Chart interpretation exercises:
# # # # #

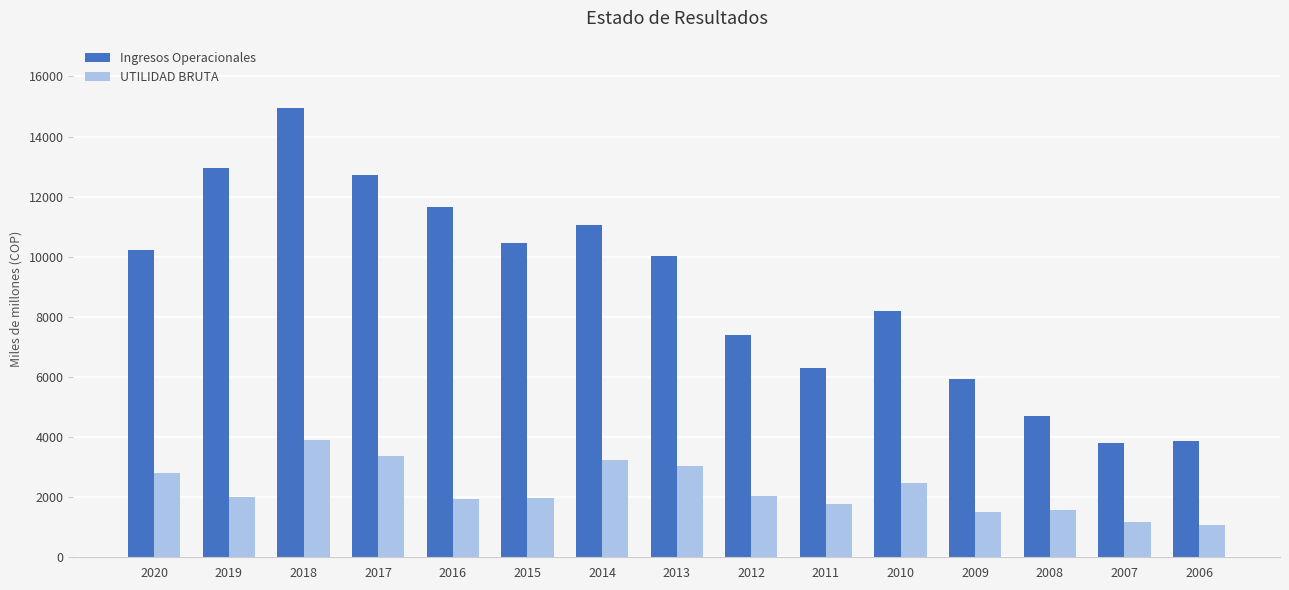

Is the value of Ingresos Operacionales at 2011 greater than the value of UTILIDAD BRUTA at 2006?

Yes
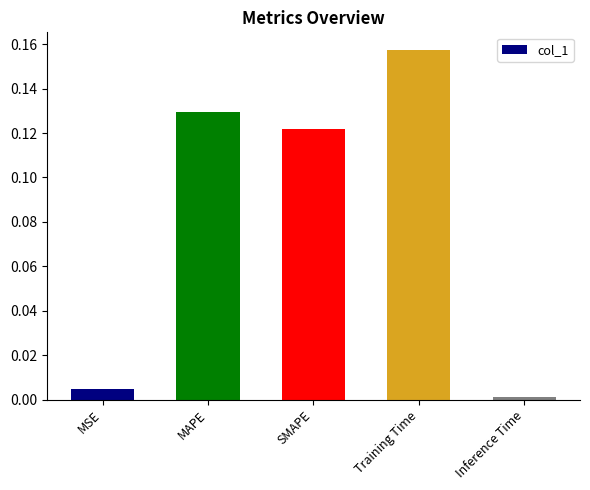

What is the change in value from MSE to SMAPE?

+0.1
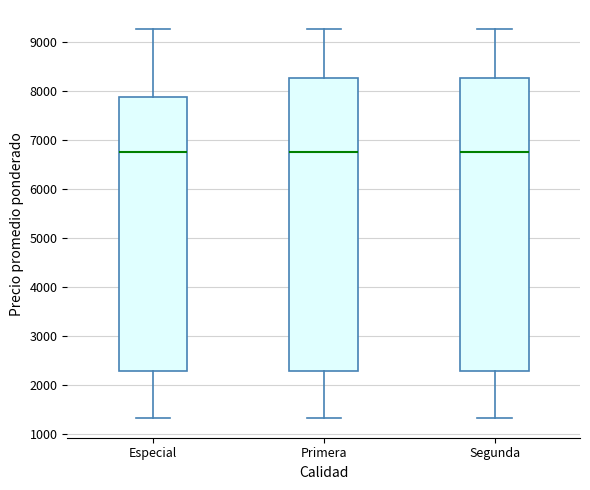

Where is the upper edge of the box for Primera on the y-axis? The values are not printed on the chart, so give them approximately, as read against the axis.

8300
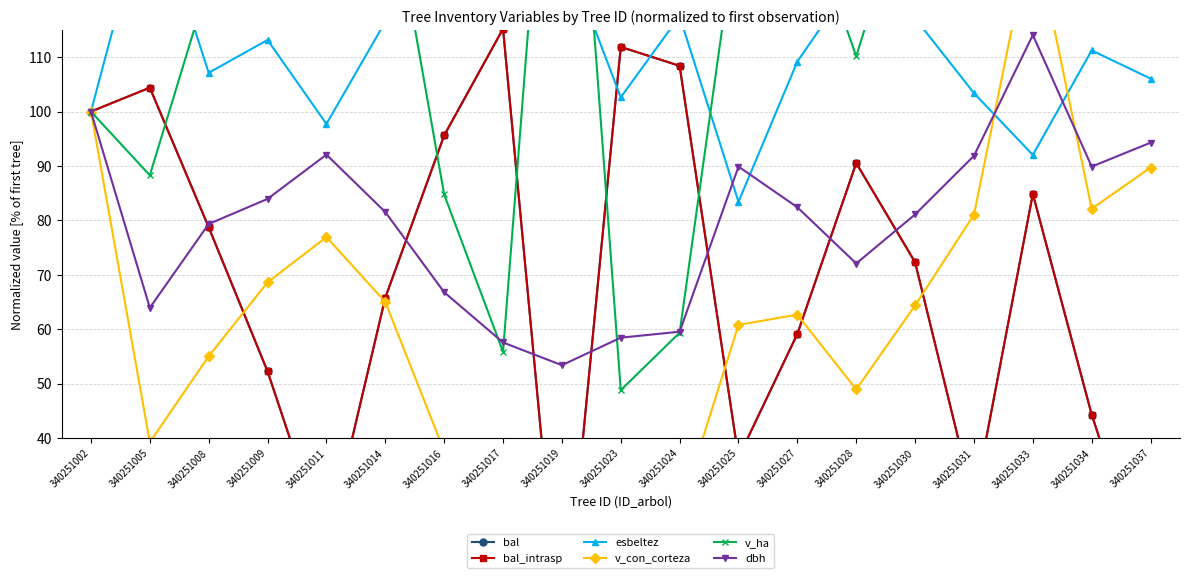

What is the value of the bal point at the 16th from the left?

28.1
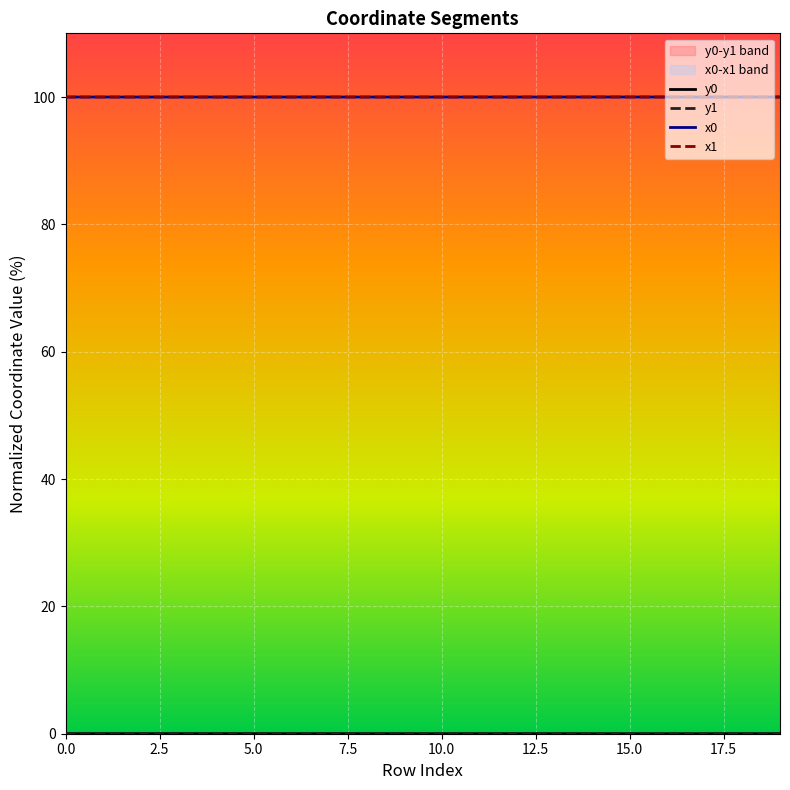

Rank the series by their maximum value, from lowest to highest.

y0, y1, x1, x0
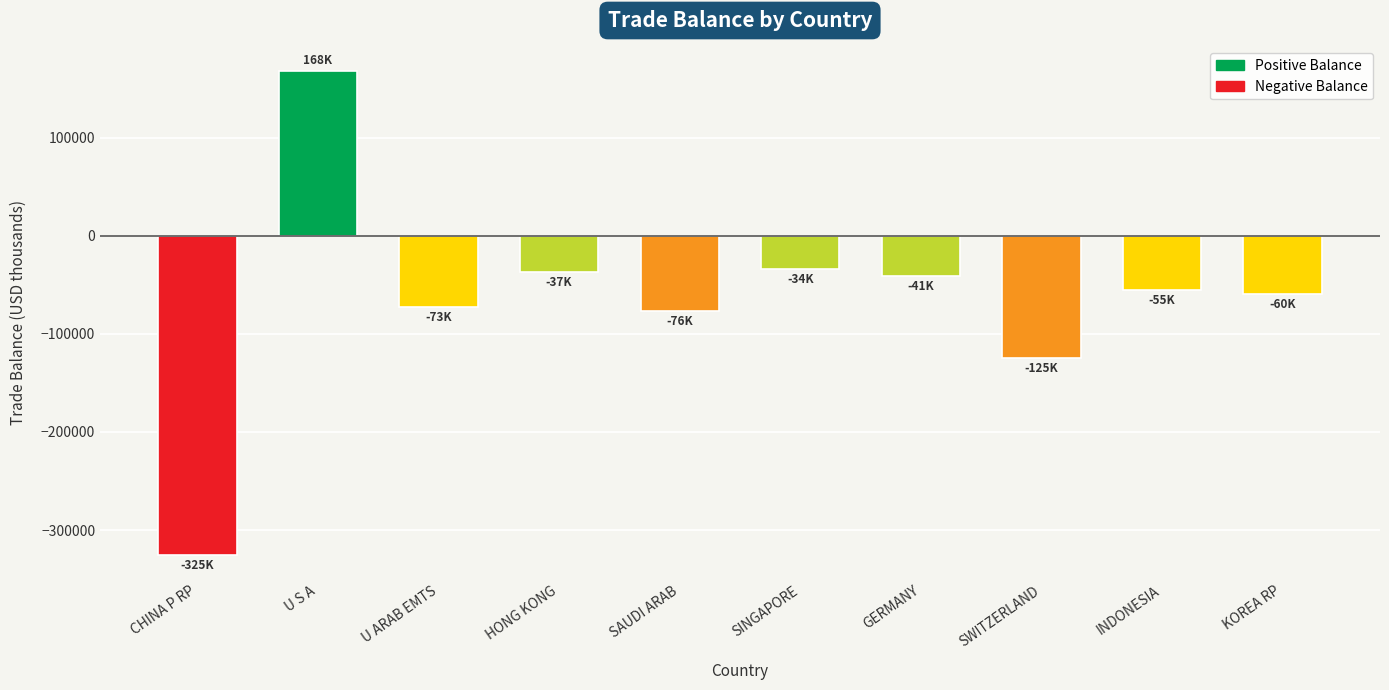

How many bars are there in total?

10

# # # # #

» Directions: Can you reproduce the whole listing above word for word, leaving out the pictures?

» Expected output:
Is the value of Ingresos Operacionales at 2011 greater than the value of UTILIDAD BRUTA at 2006?

Yes

What is the change in value from MSE to SMAPE?

+0.1

Where is the upper edge of the box for Primera on the y-axis? The values are not printed on the chart, so give them approximately, as read against the axis.

8300

What is the value of the bal point at the 16th from the left?

28.1

Rank the series by their maximum value, from lowest to highest.

y0, y1, x1, x0

How many bars are there in total?

10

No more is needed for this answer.